Actually, I don't think I have ever been motion sick before.

But yesterday, winding our way through the mountains, sitting in a crowded truck, it hit me pretty bad.

Bill J was keeping an eye on me and as I was thinking that it would be best if God just took me straigth to heaven right then and there, he and Priscilla got the driver to stop. I was moved to the front and began feeling better immediately.

Thank God -- and thanks Bill and Priscilla.

Which leads me into an introduction about today's work. With yesterday's trip being hard on my stomach (and on others as well) we asked someone at the hospital -- "We're not going to the mountains again, are we?"

"Absolutely not," was the answer.

We should have been more careful with how we asked the question.

We did not work IN the mountains -- we worked on a PLATAEU. Of course, you have to drive THROUGH the mountains to get there!

But fortunately, the trip was not as difficult for us!

The mobile clinic was set up at a house far from any village and from any paved roads. Still, many Haitians gathered at the house and we were able to see 102 patients. I asked when the last time a mobile clinic had visited this location. This was the first time. Many of these people had not seen a doctor before.

One young boy was terribly ill. He had a very high fever. Priscilla and Barb worked with him for a long time, and I'm sure he will do better with the medicines they gave him. But I also thought how fortunate for him that we were there today. How many in his village have become sick and died because they became sick when no doctors or nurses were visiting.

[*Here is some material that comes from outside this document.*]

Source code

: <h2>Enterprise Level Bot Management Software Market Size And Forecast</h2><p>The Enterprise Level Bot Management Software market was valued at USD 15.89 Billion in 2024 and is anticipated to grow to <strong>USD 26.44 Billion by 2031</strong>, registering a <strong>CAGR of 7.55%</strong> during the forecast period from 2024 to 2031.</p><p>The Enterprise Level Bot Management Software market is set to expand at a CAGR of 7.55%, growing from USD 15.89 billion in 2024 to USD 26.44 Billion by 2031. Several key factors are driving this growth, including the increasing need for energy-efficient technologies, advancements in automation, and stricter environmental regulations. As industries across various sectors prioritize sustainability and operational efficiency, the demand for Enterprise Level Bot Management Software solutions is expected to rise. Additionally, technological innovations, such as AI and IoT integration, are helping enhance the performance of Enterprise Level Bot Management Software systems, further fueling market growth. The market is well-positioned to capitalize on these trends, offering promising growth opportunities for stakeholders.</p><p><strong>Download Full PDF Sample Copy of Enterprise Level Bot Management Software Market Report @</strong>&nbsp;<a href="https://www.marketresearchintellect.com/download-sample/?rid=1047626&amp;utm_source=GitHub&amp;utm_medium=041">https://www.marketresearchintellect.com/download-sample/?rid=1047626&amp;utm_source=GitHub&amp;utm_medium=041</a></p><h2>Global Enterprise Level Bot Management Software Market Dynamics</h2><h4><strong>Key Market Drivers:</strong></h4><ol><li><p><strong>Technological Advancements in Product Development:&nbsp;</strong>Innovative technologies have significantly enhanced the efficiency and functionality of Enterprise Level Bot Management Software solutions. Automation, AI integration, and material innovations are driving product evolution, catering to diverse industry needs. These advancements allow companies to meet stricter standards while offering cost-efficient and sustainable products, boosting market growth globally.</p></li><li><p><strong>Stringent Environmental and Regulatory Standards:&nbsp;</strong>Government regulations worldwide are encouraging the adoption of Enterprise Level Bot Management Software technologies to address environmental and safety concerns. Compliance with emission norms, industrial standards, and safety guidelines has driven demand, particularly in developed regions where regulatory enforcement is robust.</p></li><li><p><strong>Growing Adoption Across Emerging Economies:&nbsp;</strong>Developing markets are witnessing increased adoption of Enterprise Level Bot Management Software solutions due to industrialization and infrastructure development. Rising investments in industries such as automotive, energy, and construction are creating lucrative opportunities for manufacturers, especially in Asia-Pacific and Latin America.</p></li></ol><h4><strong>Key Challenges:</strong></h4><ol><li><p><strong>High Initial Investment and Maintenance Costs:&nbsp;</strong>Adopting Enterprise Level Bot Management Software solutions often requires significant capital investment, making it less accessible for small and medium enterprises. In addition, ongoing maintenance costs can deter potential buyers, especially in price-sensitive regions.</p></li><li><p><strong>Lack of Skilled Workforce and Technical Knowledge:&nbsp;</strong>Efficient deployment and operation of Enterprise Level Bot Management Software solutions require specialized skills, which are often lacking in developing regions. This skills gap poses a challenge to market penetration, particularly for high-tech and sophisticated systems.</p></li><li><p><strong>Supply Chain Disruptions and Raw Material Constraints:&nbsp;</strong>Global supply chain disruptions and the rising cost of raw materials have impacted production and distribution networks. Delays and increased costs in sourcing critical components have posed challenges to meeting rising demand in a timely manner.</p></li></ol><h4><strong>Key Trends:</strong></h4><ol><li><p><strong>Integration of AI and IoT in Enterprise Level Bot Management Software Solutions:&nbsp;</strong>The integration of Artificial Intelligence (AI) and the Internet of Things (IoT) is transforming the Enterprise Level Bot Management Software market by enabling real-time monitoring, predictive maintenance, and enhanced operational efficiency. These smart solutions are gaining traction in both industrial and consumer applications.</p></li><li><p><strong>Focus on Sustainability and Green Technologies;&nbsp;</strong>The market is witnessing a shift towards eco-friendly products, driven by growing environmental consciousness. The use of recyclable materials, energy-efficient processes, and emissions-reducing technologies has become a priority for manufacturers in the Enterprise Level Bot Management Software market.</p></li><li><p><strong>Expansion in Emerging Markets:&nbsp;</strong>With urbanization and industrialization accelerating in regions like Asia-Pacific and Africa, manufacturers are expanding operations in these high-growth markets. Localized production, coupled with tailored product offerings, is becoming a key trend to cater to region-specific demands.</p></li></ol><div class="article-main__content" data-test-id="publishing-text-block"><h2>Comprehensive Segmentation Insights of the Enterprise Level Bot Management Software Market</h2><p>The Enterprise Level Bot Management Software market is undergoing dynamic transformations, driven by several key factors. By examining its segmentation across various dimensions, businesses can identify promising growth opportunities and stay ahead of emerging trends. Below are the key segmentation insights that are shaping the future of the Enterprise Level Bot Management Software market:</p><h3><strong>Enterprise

Tonight I had my first tour of the hospital where we are staying. John also showed me the chapel, which was painted by one of our earlier mission teams. Our mission teams do more than the medical type of work here -- painting, doing carpentry work, teaching nursing staff, etc. This year, only Bill K is staying at the hospital to do any work. He is doing electrical work while the rest of us are engaged in the mobile clinics.

Priscilla showed me the interior of the hospital. It is dark. There are few lights in the hallway. The patients sleep in crowded, hot rooms. Many patients are on beds with thin plastic mattresses. They have no sheets. The nurses stay behind their desk and offer no care for the patients. "They view their job as to keep the doctor's charts up-to-date," Priscilla told me.

"Who takes care of the patients," I asked.

"Family or friends. Everyone has to bring someone with them to care for them. Their family helps the patients to use bedpans, and then empty the pans in the hospital courtyard."

On the walls were several bronze signs. "A gift from the American People," was the basic theme. Several signs mentioned the Presbyterian or Episcopal Church giving gifts that made the hospital possible.

It is a depressingly impoverished place, and yet it is so much more than what most of Haiti has in the provision of medical care.

Our last stop on the tour was to look through the door of the pharmacy.

Row upon row of shelves -- completely empty. Not a single bottle of medicine, not a single roll of bandages, merely 8 bottles of water.

Whether or not there will be any more bronze signs, there is still a great need for more gifts to be given.